What the task requires:
In these records, how many lines contain "important"? Please reply with the number only.

Records for processing:
-- Opening Marker --

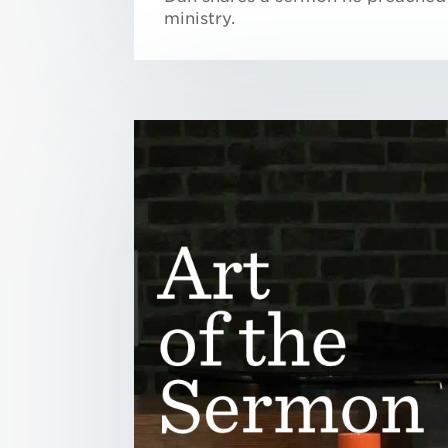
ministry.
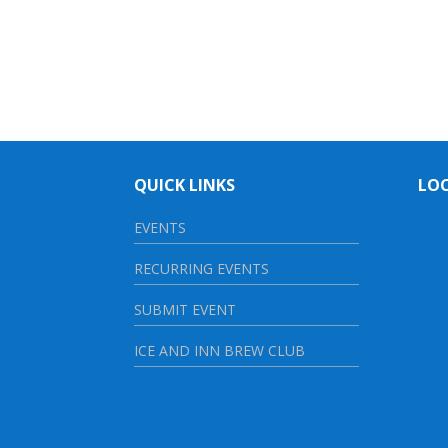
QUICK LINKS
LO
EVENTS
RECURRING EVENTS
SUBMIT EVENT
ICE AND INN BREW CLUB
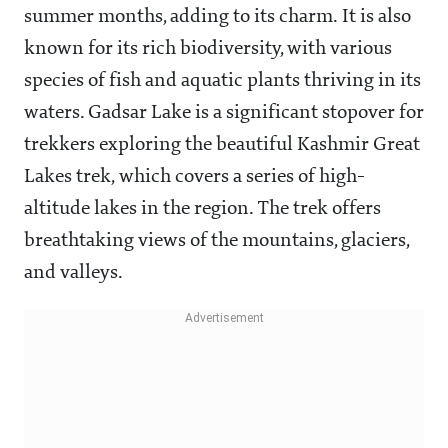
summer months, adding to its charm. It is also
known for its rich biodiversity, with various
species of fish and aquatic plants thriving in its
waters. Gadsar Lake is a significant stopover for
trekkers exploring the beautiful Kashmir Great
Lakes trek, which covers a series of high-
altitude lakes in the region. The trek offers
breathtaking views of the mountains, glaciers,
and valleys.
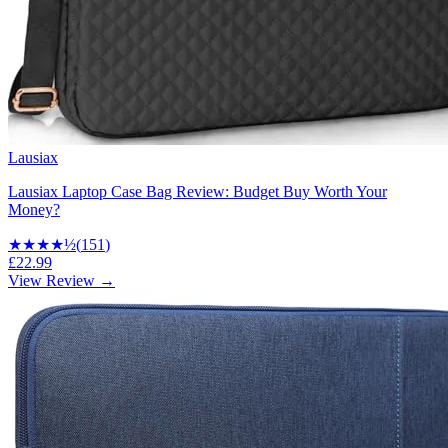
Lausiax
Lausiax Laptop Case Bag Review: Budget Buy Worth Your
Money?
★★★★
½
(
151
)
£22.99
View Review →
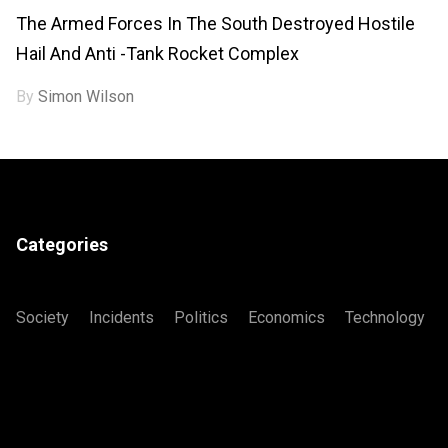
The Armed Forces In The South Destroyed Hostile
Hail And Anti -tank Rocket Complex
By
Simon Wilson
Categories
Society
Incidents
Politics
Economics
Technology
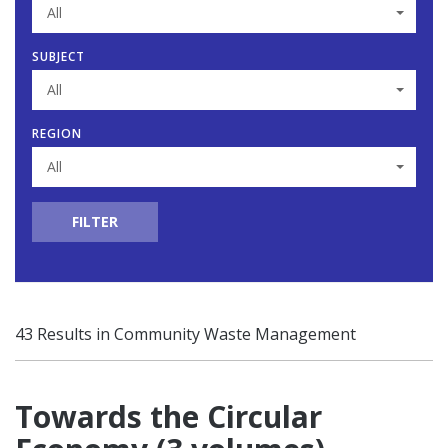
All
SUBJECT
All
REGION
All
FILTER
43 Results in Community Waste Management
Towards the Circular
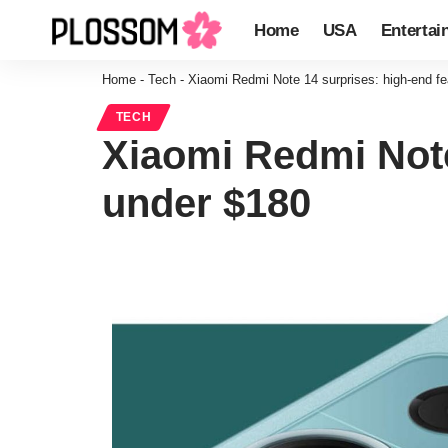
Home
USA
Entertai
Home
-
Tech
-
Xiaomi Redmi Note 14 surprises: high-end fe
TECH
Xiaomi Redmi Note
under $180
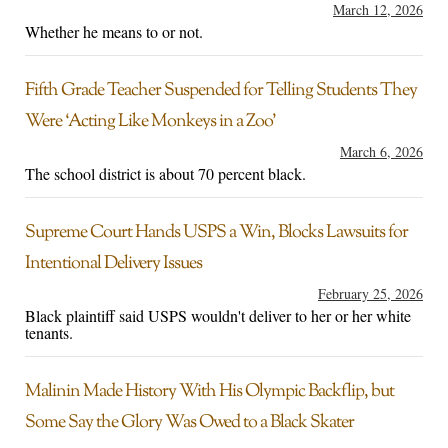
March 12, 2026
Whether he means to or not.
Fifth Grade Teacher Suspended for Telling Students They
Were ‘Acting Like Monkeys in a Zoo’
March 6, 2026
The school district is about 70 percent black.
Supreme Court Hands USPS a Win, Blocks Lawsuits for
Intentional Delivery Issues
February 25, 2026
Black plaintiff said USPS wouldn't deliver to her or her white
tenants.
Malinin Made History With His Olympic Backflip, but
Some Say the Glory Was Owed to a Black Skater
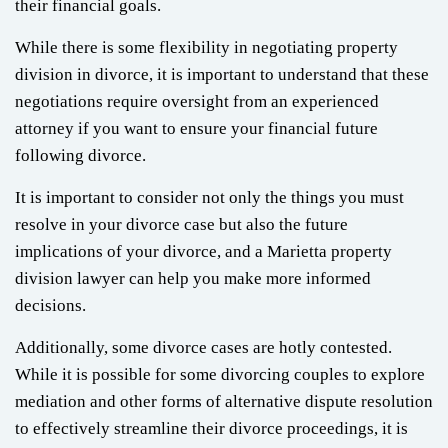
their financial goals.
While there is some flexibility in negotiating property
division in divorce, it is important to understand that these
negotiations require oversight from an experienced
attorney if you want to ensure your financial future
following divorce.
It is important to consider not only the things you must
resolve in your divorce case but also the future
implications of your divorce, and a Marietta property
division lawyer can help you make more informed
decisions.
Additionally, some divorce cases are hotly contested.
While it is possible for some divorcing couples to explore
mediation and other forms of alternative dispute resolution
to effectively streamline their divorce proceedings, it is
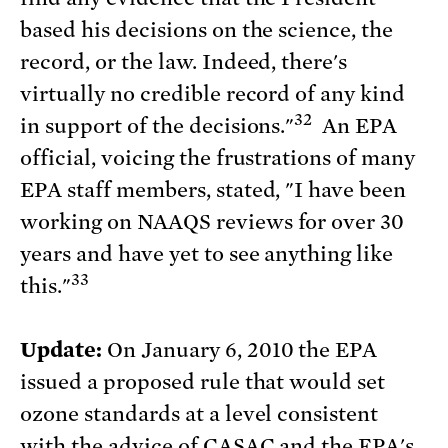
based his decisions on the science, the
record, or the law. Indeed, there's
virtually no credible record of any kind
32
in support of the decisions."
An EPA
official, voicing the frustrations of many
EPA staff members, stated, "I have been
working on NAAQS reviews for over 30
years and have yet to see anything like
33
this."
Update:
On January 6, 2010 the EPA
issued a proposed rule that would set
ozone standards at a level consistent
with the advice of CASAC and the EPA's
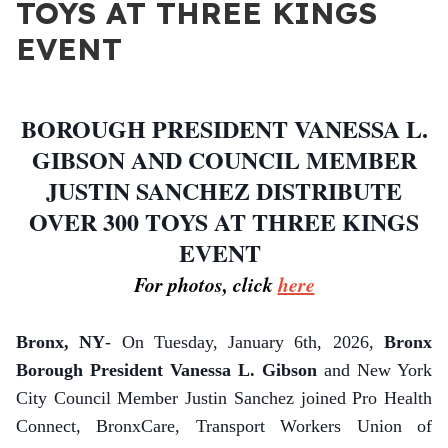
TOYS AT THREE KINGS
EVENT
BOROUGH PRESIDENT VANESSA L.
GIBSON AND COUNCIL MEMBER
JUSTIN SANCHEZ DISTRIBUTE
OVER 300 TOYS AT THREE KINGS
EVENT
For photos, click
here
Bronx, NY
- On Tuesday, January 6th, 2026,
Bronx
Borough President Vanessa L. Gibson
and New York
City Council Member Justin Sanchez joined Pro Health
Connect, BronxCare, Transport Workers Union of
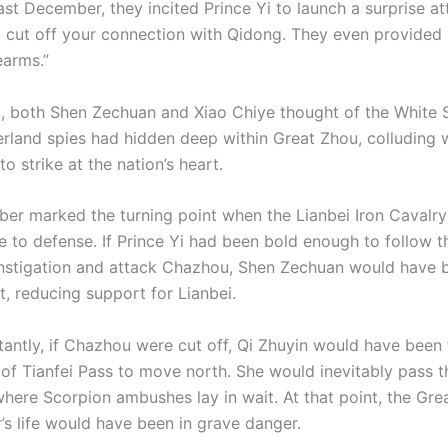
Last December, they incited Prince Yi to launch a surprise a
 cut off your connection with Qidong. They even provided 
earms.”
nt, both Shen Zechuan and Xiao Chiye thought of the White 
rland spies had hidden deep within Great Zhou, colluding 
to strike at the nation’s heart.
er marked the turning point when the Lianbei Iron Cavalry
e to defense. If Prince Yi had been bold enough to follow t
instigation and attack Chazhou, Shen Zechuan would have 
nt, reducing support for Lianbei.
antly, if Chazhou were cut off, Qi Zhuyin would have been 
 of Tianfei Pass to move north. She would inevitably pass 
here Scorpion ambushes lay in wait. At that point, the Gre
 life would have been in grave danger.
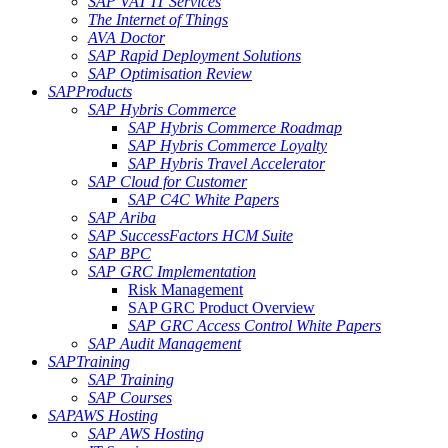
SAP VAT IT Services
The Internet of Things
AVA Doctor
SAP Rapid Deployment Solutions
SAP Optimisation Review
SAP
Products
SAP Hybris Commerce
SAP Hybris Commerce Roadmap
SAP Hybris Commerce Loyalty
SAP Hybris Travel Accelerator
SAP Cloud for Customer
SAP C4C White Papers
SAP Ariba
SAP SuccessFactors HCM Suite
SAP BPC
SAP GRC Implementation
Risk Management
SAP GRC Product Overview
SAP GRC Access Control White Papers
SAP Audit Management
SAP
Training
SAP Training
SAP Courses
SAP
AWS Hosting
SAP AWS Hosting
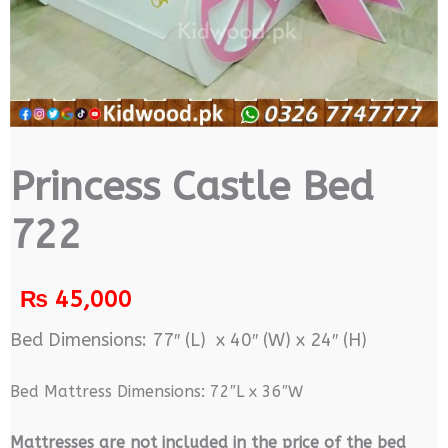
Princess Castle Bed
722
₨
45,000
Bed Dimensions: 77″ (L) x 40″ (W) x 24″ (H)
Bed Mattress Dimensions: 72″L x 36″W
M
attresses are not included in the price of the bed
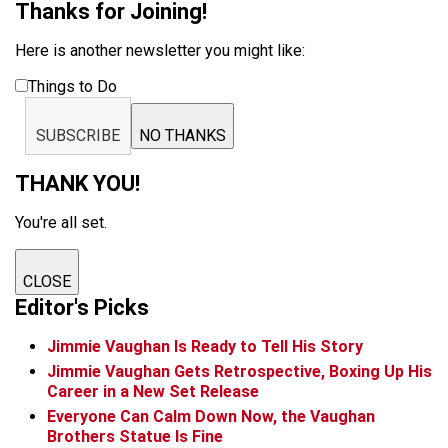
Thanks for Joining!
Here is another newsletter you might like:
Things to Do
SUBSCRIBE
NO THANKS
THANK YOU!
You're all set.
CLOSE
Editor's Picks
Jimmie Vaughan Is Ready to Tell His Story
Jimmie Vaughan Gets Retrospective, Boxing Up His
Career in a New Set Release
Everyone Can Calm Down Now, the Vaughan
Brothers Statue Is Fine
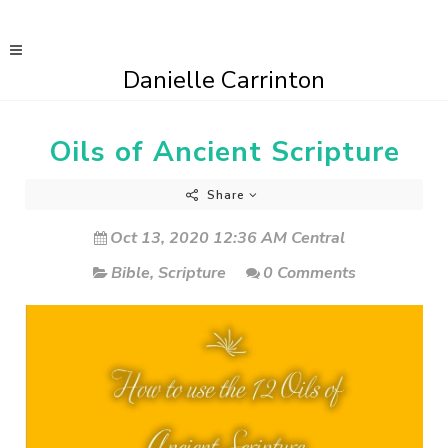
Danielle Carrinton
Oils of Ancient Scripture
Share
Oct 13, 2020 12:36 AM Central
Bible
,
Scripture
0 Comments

-- Closing Marker --

Task output:
2